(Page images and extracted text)

---------------

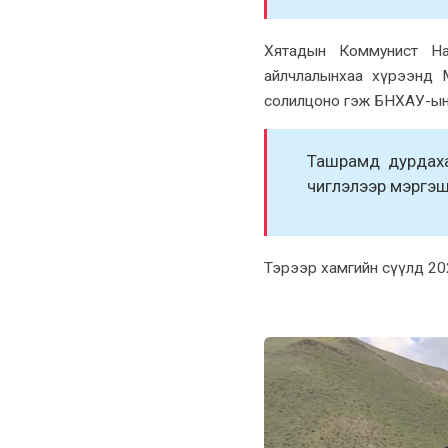
Xятадын Коммунист На
айлчлалынхаа хүрээнд М
солилцоно гэж БНXАУ-ын Г
Ташрамд дурдаxа
чиглэлээр мэргэш
Тэрээр xамгийн сүүлд 20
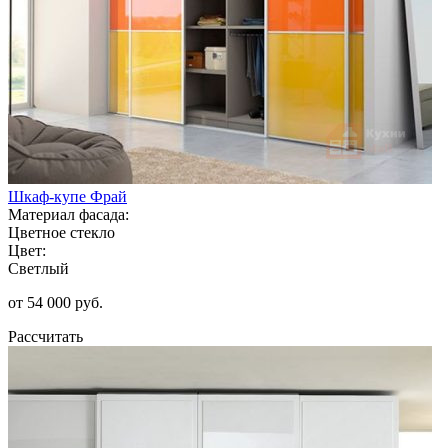
Шкаф-купе Фрай
Материал фасада:
Цветное стекло
Цвет:
Светлый
от 54 000 руб.
Рассчитать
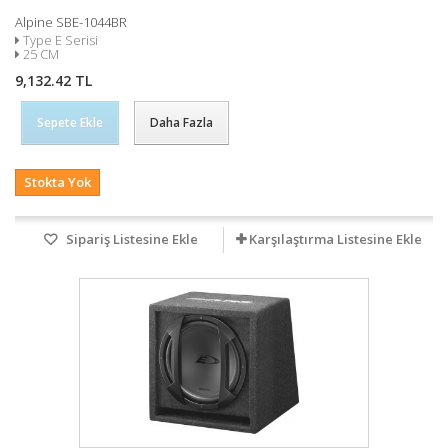
Alpine SBE-1044BR
Type E Serisi
25 CM
9,132.42 TL
Sepete Ekle
Daha Fazla
Stokta Yok
Sipariş Listesine Ekle
Karşılaştırma Listesine Ekle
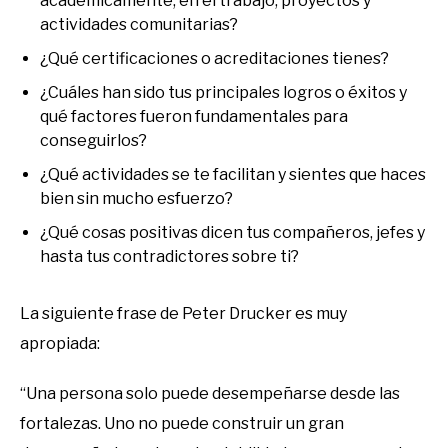
académicamente, en el trabajo, proyectos y
actividades comunitarias?
¿Qué certificaciones o acreditaciones tienes?
¿Cuáles han sido tus principales logros o éxitos y
qué factores fueron fundamentales para
conseguirlos?
¿Qué actividades se te facilitan y sientes que haces
bien sin mucho esfuerzo?
¿Qué cosas positivas dicen tus compañeros, jefes y
hasta tus contradictores sobre ti?
La siguiente frase de Peter Drucker es muy
apropiada:
“Una persona solo puede desempeñarse desde las
fortalezas. Uno no puede construir un gran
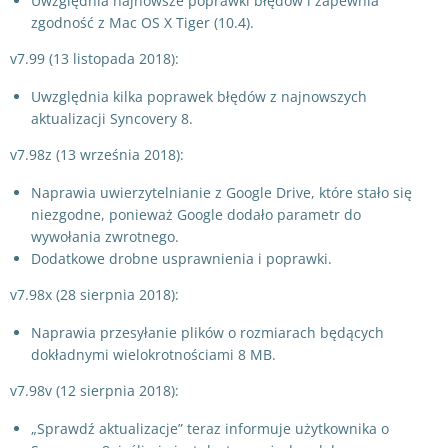
Uwzględnia najnowsze poprawki błędów i zapewnia
zgodność z Mac OS X Tiger (10.4).
v7.99 (13 listopada 2018):
Uwzględnia kilka poprawek błędów z najnowszych
aktualizacji Syncovery 8.
v7.98z (13 września 2018):
Naprawia uwierzytelnianie z Google Drive, które stało się
niezgodne, ponieważ Google dodało parametr do
wywołania zwrotnego.
Dodatkowe drobne usprawnienia i poprawki.
v7.98x (28 sierpnia 2018):
Naprawia przesyłanie plików o rozmiarach będących
dokładnymi wielokrotnościami 8 MB.
v7.98v (12 sierpnia 2018):
„Sprawdź aktualizacje” teraz informuje użytkownika o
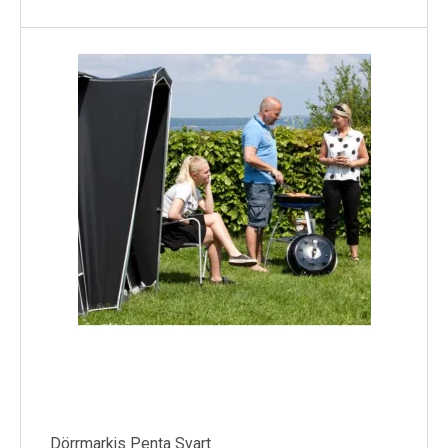
Dörrmarkis Penta Svart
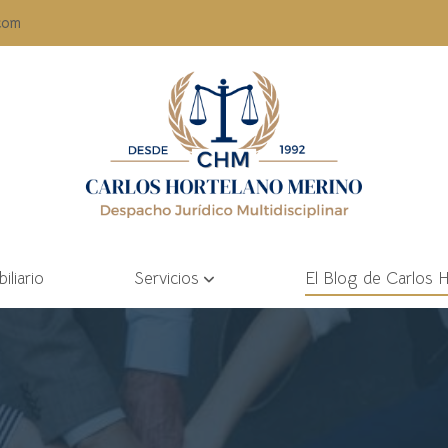
com
liario
Servicios
El Blog de Carlos 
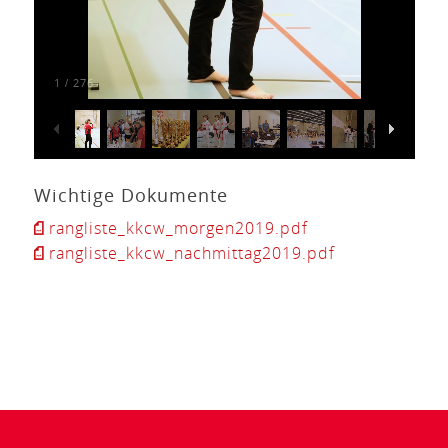
1
276
/
Wichtige Dokumente
rangliste_kkcw_morgen2019.pdf
rangliste_kkcw_nachmittag2019.pdf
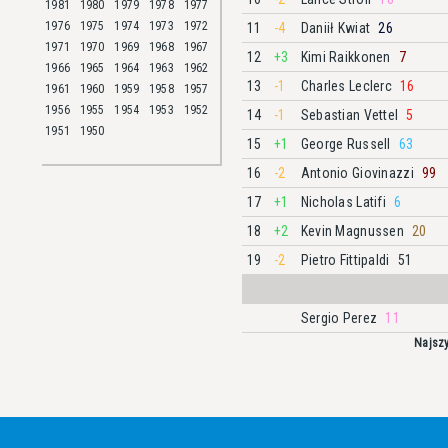
1981
1980
1979
1978
1977
1976
1975
1974
1973
1972
11
-4
Daniił Kwiat
26
1971
1970
1969
1968
1967
12
+3
Kimi Raikkonen
7
1966
1965
1964
1963
1962
13
-1
Charles Leclerc
16
1961
1960
1959
1958
1957
1956
1955
1954
1953
1952
14
-1
Sebastian Vettel
5
1951
1950
15
+1
George Russell
63
16
-2
Antonio Giovinazzi
99
17
+1
Nicholas Latifi
6
18
+2
Kevin Magnussen
20
19
-2
Pietro Fittipaldi
51
Sergio Perez
11
Najszy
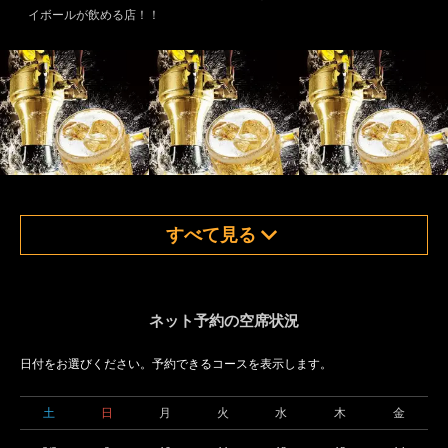
イボールが飲める店！！
すべて見る
ネット予約の空席状況
日付をお選びください。予約できるコースを表示します。
土
日
月
火
水
木
金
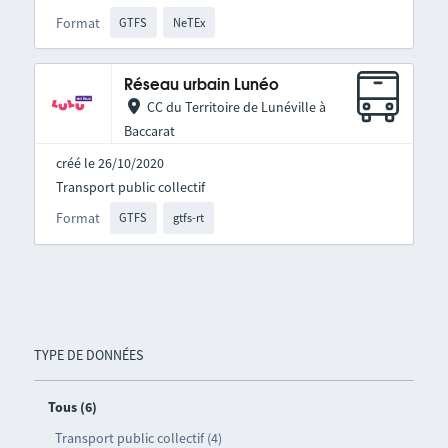
Format
GTFS
NeTEx
Réseau urbain Lunéo
CC du Territoire de Lunéville à
Baccarat
créé le 26/10/2020
Transport public collectif
Format
GTFS
gtfs-rt
TYPE DE DONNÉES
Tous (6)
Transport public collectif (4)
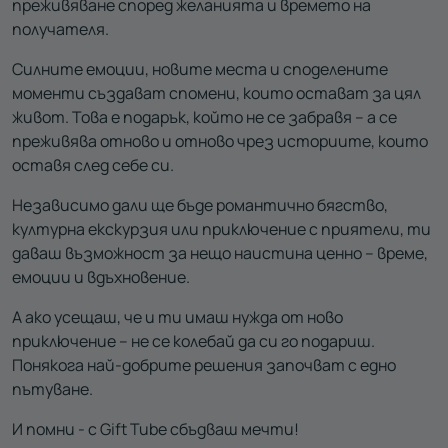
преживяване според желанията и времето на
получателя.
Силните емоции, новите места и споделените
моменти създават спомени, които остават за цял
живот. Това е подарък, който не се забравя – а се
преживява отново и отново чрез историите, които
оставя след себе си.
Независимо дали ще бъде романтично бягство,
културна екскурзия или приключение с приятели, ти
даваш възможност за нещо наистина ценно – време,
емоции и вдъхновение.
А ако усещаш, че и ти имаш нужда от ново
приключение – не се колебай да си го подариш.
Понякога най-добрите решения започват с едно
пътуване.
И помни - с Gift Tube сбъдваш мечти!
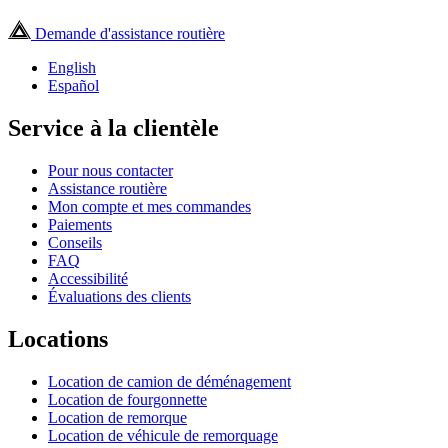
Demande d'assistance routière
English
Español
Service à la clientèle
Pour nous contacter
Assistance routière
Mon compte et mes commandes
Paiements
Conseils
FAQ
Accessibilité
Évaluations des clients
Locations
Location de camion de déménagement
Location de fourgonnette
Location de remorque
Location de véhicule de remorquage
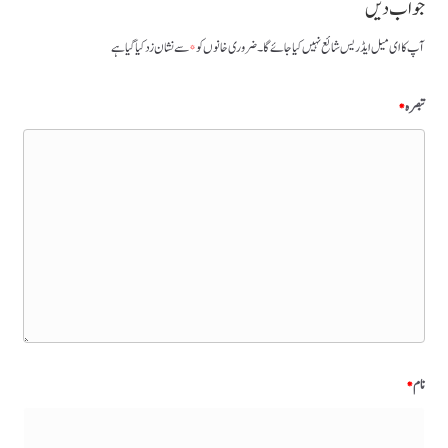
جواب دیں
آپ کا ای میل ایڈریس شائع نہیں کیا جائے گا۔
ضروری خانوں کو
*
سے نشان زد کیا گیا ہے
تبصرہ
*
نام
*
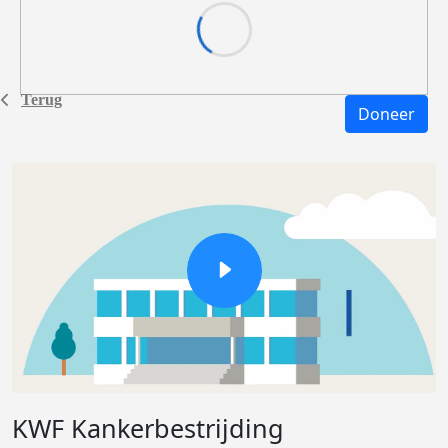
Terug
Doneer
KWF Kankerbestrijding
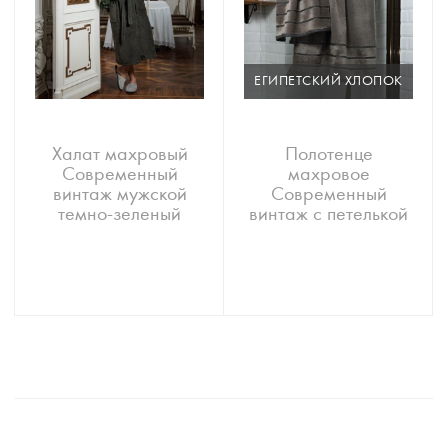
ЕГИПЕТСКИЙ ХЛОПОК
Халат махровый
Полотенце
Современный
махровое
винтаж мужской
Современный
темно-зеленый
винтаж с петелькой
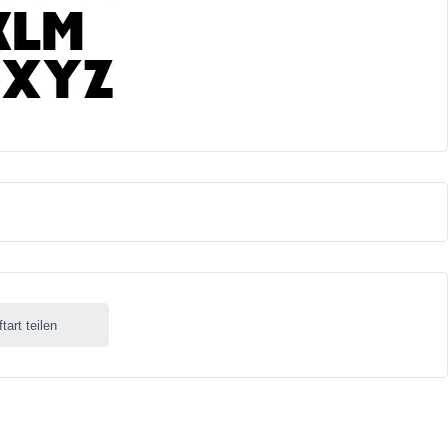
ftart teilen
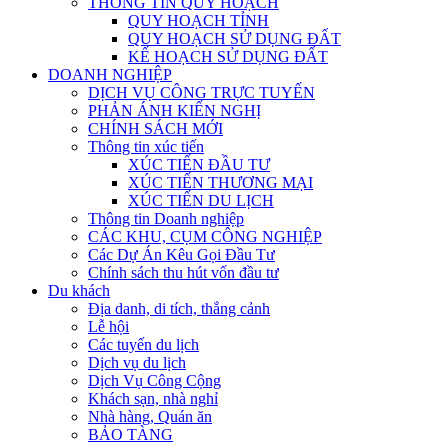
THÔNG TIN QUY HOẠCH
QUY HOẠCH TỈNH
QUY HOẠCH SỬ DỤNG ĐẤT
KẾ HOẠCH SỬ DỤNG ĐẤT
DOANH NGHIỆP
DỊCH VỤ CÔNG TRỰC TUYẾN
PHẢN ÁNH KIẾN NGHỊ
CHÍNH SÁCH MỚI
Thông tin xúc tiến
XÚC TIẾN ĐẦU TƯ
XÚC TIẾN THƯƠNG MẠI
XÚC TIẾN DU LỊCH
Thông tin Doanh nghiệp
CÁC KHU, CỤM CÔNG NGHIỆP
Các Dự Án Kêu Gọi Đầu Tư
Chính sách thu hút vốn đầu tư
Du khách
Địa danh, di tích, thắng cảnh
Lễ hội
Các tuyến du lịch
Dịch vụ du lịch
Dịch Vụ Công Cộng
Khách sạn, nhà nghỉ
Nhà hàng, Quán ăn
BẢO TÀNG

---------------

* **ASSIGNMENT**: Apart from the pictures, repeat every entry exactly.

* **RESULT**:
Xятадын Коммунист На
айлчлалынхаа хүрээнд М
солилцоно гэж БНXАУ-ын Г
Ташрамд дурдаxа
чиглэлээр мэргэш
Тэрээр xамгийн сүүлд 20
Шкаф-купе Фрай
Материал фасада:
Цветное стекло
Цвет:
Светлый
от 54 000 руб.
Рассчитать
Alpine SBE-1044BR
Type E Serisi
25 CM
9,132.42 TL
Sepete Ekle
Daha Fazla
Stokta Yok
Sipariş Listesine Ekle
Karşılaştırma Listesine Ekle
académicamente, en el trabajo, proyectos y
actividades comunitarias?
¿Qué certificaciones o acreditaciones tienes?
¿Cuáles han sido tus principales logros o éxitos y
qué factores fueron fundamentales para
conseguirlos?
¿Qué actividades se te facilitan y sientes que haces
bien sin mucho esfuerzo?
¿Qué cosas positivas dicen tus compañeros, jefes y
hasta tus contradictores sobre ti?
La siguiente frase de Peter Drucker es muy
apropiada:
“Una persona solo puede desempeñarse desde las
fortalezas. Uno no puede construir un gran
Uwzględnia najnowsze poprawki błędów i zapewnia
zgodność z Mac OS X Tiger (10.4).
v7.99 (13 listopada 2018):
Uwzględnia kilka poprawek błędów z najnowszych
aktualizacji Syncovery 8.
v7.98z (13 września 2018):
Naprawia uwierzytelnianie z Google Drive, które stało się
niezgodne, ponieważ Google dodało parametr do
wywołania zwrotnego.
Dodatkowe drobne usprawnienia i poprawki.
v7.98x (28 sierpnia 2018):
Naprawia przesyłanie plików o rozmiarach będących
dokładnymi wielokrotnościami 8 MB.
v7.98v (12 sierpnia 2018):
„Sprawdź aktualizacje” teraz informuje użytkownika o
Dörrmarkis Penta Svart
com
liario
Servicios
El Blog de Carlos 
1
276
/
Wichtige Dokumente
rangliste_kkcw_morgen2019.pdf
rangliste_kkcw_nachmittag2019.pdf
1981
1980
1979
1978
1977
1976
1975
1974
1973
1972
11
-4
Daniił Kwiat
26
1971
1970
1969
1968
1967
12
+3
Kimi Raikkonen
7
1966
1965
1964
1963
1962
13
-1
Charles Leclerc
16
1961
1960
1959
1958
1957
1956
1955
1954
1953
1952
14
-1
Sebastian Vettel
5
1951
1950
15
+1
George Russell
63
16
-2
Antonio Giovinazzi
99
17
+1
Nicholas Latifi
6
18
+2
Kevin Magnussen
20
19
-2
Pietro Fittipaldi
51
Sergio Perez
11
Najszy
イボールが飲める店！！
すべて見る
ネット予約の空席状況
日付をお選びください。予約できるコースを表示します。
土
日
月
火
水
木
金
Format
GTFS
NeTEx
Réseau urbain Lunéo
CC du Territoire de Lunéville à
Baccarat
créé le 26/10/2020
Transport public collectif
Format
GTFS
gtfs-rt
TYPE DE DONNÉES
Tous (6)
Transport public collectif (4)
преживяване според желанията и времето на
получателя.
Силните емоции, новите места и споделените
моменти създават спомени, които остават за цял
живот. Това е подарък, който не се забравя – а се
преживява отново и отново чрез историите, които
оставя след себе си.
Независимо дали ще бъде романтично бягство,
културна екскурзия или приключение с приятели, ти
даваш възможност за нещо наистина ценно – време,
емоции и вдъхновение.
А ако усещаш, че и ти имаш нужда от ново
приключение – не се колебай да си го подариш.
Понякога най-добрите решения започват с едно
пътуване.
И помни - с Gift Tube сбъдваш мечти!
Demande d'assistance routière
English
Español
Service à la clientèle
Pour nous contacter
Assistance routière
Mon compte et mes commandes
Paiements
Conseils
FAQ
Accessibilité
Évaluations des clients
Locations
Location de camion de déménagement
Location de fourgonnette
Location de remorque
Location de véhicule de remorquage
جواب دیں
آپ کا ای میل ایڈریس شائع نہیں کیا جائے گا۔
ضروری خانوں کو
*
سے نشان زد کیا گیا ہے
تبصرہ
*
نام
*
Terug
Doneer
KWF Kankerbestrijding
ЕГИПЕТСКИЙ ХЛОПОК
Халат махровый
Полотенце
Современный
махровое
винтаж мужской
Современный
темно-зеленый
винтаж с петелькой
ftart teilen
THÔNG TIN QUY HOẠCH
QUY HOẠCH TỈNH
QUY HOẠCH SỬ DỤNG ĐẤT
KẾ HOẠCH SỬ DỤNG ĐẤT
DOANH NGHIỆP
DỊCH VỤ CÔNG TRỰC TUYẾN
PHẢN ÁNH KIẾN NGHỊ
CHÍNH SÁCH MỚI
Thông tin xúc tiến
XÚC TIẾN ĐẦU TƯ
XÚC TIẾN THƯƠNG MẠI
XÚC TIẾN DU LỊCH
Thông tin Doanh nghiệp
CÁC KHU, CỤM CÔNG NGHIỆP
Các Dự Án Kêu Gọi Đầu Tư
Chính sách thu hút vốn đầu tư
Du khách
Địa danh, di tích, thắng cảnh
Lễ hội
Các tuyến du lịch
Dịch vụ du lịch
Dịch Vụ Công Cộng
Khách sạn, nhà nghỉ
Nhà hàng, Quán ăn
BẢO TÀNG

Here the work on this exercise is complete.